The tariff value on imported gold was at $392 per 10 grams and for silver it was at $519 per kg in the first fortnight of this month.
The import tariff value is the base price at which customs duty is determined to prevent under-invoicing. It is revised on a fortnightly basis taking into account global prices.
The increase in tariff value on imported gold and silver has been notified by the Central Board of Excise and Customs, an official statement said.
Globally, gold and silver prices continue to be volatile. In New York, gold prices ruling firm at $1261 an ounce and silver at around $16 per ounce today.
Last month, India -- the world's largest consumer of gold -- imported gold worth $1.34 billion, less than one-fourth of $5.61 billion in the previous month -- notwithstanding the easing of import curbs for the precious metal.

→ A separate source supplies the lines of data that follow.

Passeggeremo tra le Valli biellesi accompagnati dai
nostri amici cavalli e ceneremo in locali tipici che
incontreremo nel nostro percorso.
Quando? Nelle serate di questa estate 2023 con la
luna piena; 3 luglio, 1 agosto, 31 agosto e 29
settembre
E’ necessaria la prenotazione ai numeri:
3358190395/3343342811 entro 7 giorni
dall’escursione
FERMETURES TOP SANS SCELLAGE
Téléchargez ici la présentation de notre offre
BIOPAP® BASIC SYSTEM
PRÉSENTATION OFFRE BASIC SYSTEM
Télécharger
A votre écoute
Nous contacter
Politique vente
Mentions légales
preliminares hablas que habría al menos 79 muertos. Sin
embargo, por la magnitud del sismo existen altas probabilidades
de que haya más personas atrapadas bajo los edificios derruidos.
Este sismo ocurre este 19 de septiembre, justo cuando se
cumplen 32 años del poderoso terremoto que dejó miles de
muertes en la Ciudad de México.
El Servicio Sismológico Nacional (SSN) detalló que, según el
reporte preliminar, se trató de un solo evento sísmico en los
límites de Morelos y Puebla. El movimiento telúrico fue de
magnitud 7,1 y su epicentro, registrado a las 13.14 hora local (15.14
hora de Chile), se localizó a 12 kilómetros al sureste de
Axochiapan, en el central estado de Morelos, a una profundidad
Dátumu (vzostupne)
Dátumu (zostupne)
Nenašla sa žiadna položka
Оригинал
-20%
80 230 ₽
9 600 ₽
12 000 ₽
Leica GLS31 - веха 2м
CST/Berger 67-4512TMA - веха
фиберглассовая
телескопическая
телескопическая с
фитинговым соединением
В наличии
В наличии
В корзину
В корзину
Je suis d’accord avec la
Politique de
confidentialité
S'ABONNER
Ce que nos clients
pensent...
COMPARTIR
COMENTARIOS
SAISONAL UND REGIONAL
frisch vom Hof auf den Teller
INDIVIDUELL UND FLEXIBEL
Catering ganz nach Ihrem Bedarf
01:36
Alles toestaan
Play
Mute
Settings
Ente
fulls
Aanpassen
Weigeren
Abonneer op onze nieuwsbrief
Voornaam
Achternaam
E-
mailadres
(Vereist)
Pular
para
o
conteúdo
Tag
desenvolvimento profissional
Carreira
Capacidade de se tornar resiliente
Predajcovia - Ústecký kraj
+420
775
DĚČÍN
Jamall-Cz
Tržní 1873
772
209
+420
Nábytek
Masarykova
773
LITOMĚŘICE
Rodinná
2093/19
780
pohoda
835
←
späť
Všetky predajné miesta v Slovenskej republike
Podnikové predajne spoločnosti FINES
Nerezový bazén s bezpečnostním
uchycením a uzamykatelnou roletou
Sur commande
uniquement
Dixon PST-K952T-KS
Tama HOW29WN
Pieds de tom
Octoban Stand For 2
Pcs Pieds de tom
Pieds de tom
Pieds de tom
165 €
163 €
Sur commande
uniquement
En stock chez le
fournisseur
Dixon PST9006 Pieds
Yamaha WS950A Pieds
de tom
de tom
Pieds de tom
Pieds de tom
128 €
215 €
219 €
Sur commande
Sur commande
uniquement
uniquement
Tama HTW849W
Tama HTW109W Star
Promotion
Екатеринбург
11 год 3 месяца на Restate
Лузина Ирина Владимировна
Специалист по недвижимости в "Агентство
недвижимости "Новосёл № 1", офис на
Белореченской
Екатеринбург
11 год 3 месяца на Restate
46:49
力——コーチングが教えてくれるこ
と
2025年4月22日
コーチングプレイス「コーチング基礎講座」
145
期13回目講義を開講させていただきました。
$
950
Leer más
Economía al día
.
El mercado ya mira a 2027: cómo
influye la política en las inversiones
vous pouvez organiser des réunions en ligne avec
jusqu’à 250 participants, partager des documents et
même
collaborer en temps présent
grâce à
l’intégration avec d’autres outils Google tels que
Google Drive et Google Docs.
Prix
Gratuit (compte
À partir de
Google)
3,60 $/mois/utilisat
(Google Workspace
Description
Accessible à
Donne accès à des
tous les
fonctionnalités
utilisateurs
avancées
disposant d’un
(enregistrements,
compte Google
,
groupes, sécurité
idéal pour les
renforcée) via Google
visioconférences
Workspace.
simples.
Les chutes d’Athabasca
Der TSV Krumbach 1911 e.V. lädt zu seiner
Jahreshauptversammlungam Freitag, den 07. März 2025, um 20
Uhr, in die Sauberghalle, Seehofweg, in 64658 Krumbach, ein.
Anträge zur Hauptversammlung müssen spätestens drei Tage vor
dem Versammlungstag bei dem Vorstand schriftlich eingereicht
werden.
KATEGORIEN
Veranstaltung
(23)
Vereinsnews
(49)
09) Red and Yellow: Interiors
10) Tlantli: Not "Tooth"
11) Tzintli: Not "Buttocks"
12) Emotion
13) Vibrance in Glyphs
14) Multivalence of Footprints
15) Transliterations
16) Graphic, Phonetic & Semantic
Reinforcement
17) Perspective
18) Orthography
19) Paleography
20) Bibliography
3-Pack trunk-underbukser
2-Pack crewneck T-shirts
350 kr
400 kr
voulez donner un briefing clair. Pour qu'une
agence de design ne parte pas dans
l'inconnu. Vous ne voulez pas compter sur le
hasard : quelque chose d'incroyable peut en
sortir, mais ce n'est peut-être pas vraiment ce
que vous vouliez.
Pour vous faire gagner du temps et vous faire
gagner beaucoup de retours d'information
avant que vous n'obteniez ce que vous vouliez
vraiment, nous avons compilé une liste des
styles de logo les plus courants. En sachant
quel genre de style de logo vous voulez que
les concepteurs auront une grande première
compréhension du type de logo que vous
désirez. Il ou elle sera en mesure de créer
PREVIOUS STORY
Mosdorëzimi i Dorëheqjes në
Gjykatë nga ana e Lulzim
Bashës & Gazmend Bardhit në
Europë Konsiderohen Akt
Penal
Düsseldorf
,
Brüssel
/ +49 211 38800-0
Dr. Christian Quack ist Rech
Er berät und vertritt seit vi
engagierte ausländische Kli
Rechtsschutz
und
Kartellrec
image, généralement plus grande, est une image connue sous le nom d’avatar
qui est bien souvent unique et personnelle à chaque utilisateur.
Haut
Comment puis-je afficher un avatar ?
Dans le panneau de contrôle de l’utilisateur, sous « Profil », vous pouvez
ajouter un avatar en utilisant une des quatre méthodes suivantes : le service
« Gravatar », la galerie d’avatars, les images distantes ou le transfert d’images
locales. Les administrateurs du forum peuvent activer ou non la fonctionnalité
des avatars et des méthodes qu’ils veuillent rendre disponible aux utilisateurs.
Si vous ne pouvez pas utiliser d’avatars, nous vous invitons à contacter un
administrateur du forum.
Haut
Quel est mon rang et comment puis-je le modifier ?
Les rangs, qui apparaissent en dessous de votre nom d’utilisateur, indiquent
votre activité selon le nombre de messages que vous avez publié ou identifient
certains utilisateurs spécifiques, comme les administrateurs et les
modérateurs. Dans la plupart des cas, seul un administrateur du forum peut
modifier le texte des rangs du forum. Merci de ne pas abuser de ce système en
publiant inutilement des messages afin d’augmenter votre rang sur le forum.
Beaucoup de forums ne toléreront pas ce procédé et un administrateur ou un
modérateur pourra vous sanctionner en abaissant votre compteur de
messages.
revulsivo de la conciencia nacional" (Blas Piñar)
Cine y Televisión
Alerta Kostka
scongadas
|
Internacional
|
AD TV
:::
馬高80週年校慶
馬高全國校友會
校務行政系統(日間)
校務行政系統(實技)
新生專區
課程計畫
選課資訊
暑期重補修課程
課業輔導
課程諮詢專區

However, gold imports were still higher on a year-on-year basis by 7.4 per cent from $1.25 billion in December 2013.
A recent report commissioned by World Gold Council (WGC) has suggested that India should move beyond import curbs and should come up with a national gold policy to put an estimated 22,000 tonnes of idle gold assets into active use.
The report also recommended launch of several investment products, establishment of a Gold Board for managing import-export, develop accredited refineries, drive gold monetisation by incentivising banks and introduce compulsory quality certification of gold.